Oh, how the devil uses our downfalls to feed us the biggest lies.
My God would not include Jeremiah 29:11 if he wanted me to stay emotionally tormented: “For I know the thoughts that I think toward you, says the Lord, thoughts of peace and not of evil, to give you a future and a hope.”
Romans 8:1 proves that my God would not grant a life sentence of hell on earth, even if I was willing to accept it, and honors my commitment to serve Him with my life: “There is therefore now no condemnation to those who are in Christ Jesus,who do not walk according to the flesh, but according to the Spirit.”
That even with a silent congregation, the Lord provides scriptural healing, and gives us room for acceptance, crying, and a new beginning:
Psalm 6:6: “I am weary with my groaning; All night I make my bed swim; I drench my couch with my tears.”
Psalm 25 (like, the whole chapter, but key verses): 25:12: “For Your name’s sake, O Lord,
Pardon my iniquity, for it is great.” 25:16-18: “Turn Yourself to me, and have mercy on me, For I am desolate and afflicted/The troubles of my heart have enlarged; Bring me out of my distresses!/Look on my affliction and my pain/And forgive all my sins.“
And that God is both judge and comforter, and He is waiting to take you over the hurt. Psalm 30:5: “For His anger is but for a moment/ His favor is for life/Weeping may endure for a night/But joy comes in the morning.”

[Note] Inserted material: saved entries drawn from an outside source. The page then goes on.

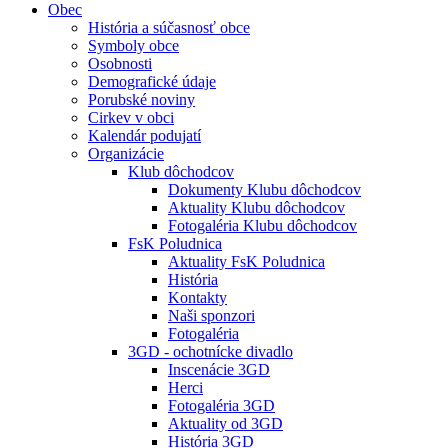
Obec
História a súčasnosť obce
Symboly obce
Osobnosti
Demografické údaje
Porubské noviny
Cirkev v obci
Kalendár podujatí
Organizácie
Klub dôchodcov
Dokumenty Klubu dôchodcov
Aktuality Klubu dôchodcov
Fotogaléria Klubu dôchodcov
FsK Poludnica
Aktuality FsK Poludnica
História
Kontakty
Naši sponzori
Fotogaléria
3GD - ochotnícke divadlo
Inscenácie 3GD
Herci
Fotogaléria 3GD
Aktuality od 3GD
História 3GD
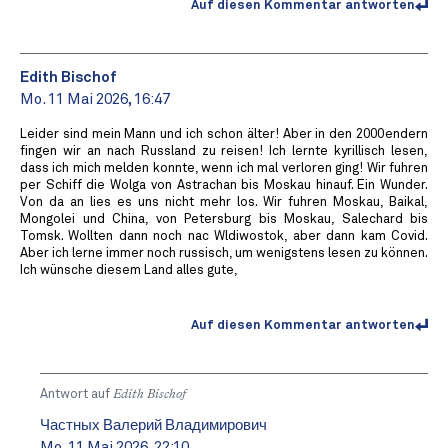
Auf diesen Kommentar antworten
Edith Bischof
Mo. 11 Mai 2026, 16:47
Leider sind mein Mann und ich schon älter! Aber in den 2000endern
fingen wir an nach Russland zu reisen! Ich lernte kyrillisch lesen,
dass ich mich melden konnte, wenn ich mal verloren ging! Wir fuhren
per Schiff die Wolga von Astrachan bis Moskau hinauf. Ein Wunder.
Von da an lies es uns nicht mehr los. Wir fuhren Moskau, Baikal,
Mongolei und China, von Petersburg bis Moskau, Salechard bis
Tomsk. Wollten dann noch nac Wldiwostok, aber dann kam Covid.
Aber ich lerne immer noch russisch, um wenigstens lesen zu können.
Ich wünsche diesem Land alles gute,
Auf diesen Kommentar antworten
Antwort auf
Edith Bischof
Частных Валерий Владимирович
Mo. 11 Mai 2026, 22:10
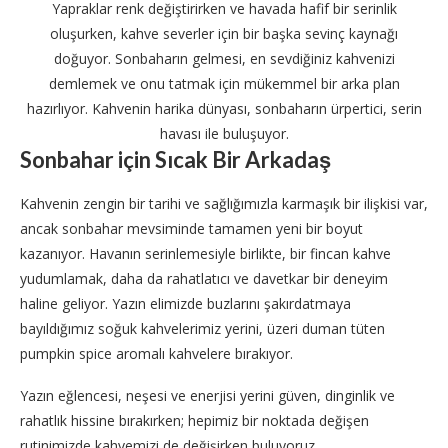
Yapraklar renk değiştirirken ve havada hafif bir serinlik
oluşurken, kahve severler için bir başka sevinç kaynağı
doğuyor. Sonbaharın gelmesi, en sevdiğiniz kahvenizi
demlemek ve onu tatmak için mükemmel bir arka plan
hazırlıyor. Kahvenin harika dünyası, sonbaharın ürpertici, serin
havası ile buluşuyor.
Sonbahar için Sıcak Bir Arkadaş
Kahvenin zengin bir tarihi ve sağlığımızla karmaşık bir ilişkisi var,
ancak sonbahar mevsiminde tamamen yeni bir boyut
kazanıyor. Havanın serinlemesiyle birlikte, bir fincan kahve
yudumlamak, daha da rahatlatıcı ve davetkar bir deneyim
haline geliyor. Yazın elimizde buzlarını şakırdatmaya
bayıldığımız soğuk kahvelerimiz yerini, üzeri duman tüten
pumpkin spice aromalı kahvelere bırakıyor.
Yazın eğlencesi, neşesi ve enerjisi yerini güven, dinginlik ve
rahatlık hissine bırakırken; hepimiz bir noktada değişen
rutinimizde kahvemizi de değişirken buluyoruz.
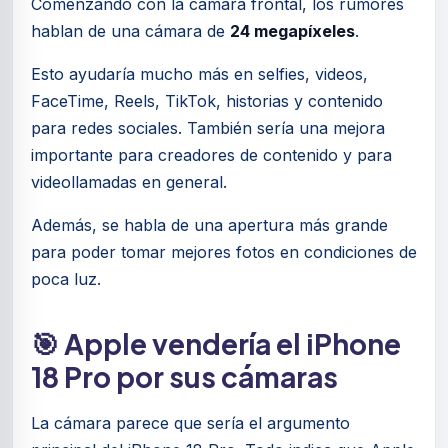
Comenzando con la cámara frontal, los rumores
hablan de una cámara de
24 megapíxeles
.
Esto ayudaría mucho más en selfies, videos,
FaceTime, Reels, TikTok, historias y contenido
para redes sociales. También sería una mejora
importante para creadores de contenido y para
videollamadas en general.
Además, se habla de una apertura más grande
para poder tomar mejores fotos en condiciones de
poca luz.
🎯 Apple vendería el iPhone
18 Pro por sus cámaras
La cámara parece que sería el argumento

I do not know who this is for, because this is not something I typically reveal or discuss, and definitely not this public. While I did not wake up this morning and say “I’m going to talk about my abortion today,” I do know that for the last couple of days–even with other possible blog posts swirling in my head–for whatever reason, God told me that there are women of faith who have crucified themselves over and over. I have, however, found myself speaking about at this at the most unexpected times with youth, colleagues, and even some men. This experience–if it did nothing else for me–keeps me so grounded and never surprised to hear anything about anyone. Even when people compliment me on my life, I always remind them that every story has a draft. I accepted that my life is a work in progress, and not an easy one to retell. But that said, I know that the enemy of breakthrough is shame. Shame will keep you crippled and worrisome for much longer than necessary. Drop the shame.
I encourage you not to bury this without facing it. It happened and you should talk with God about it, and perhaps a close friend (real close, though…I’m a fool with very little worries lol, but no need to put it out there unless you are ready). Forgive yourself, as He is willing to forgive you. And if the time ever presents itself where you can minister to another young lady (or even an older sister), then do so. Trust me, He will definitely let you know when and where to reveal it. Because ultimately our stories are to set others free.
I did say “this will be short” right? Lol. Maybe I should be a preacher 😉
You are loved. You are broken. You can be whole.
(Your sin is not the greatest in the world by the way: read Romans 3, and don’t be discouraged by Paul’s wording…He can get into himself sometimes lol. But don’t leave without reading verses 21-26.)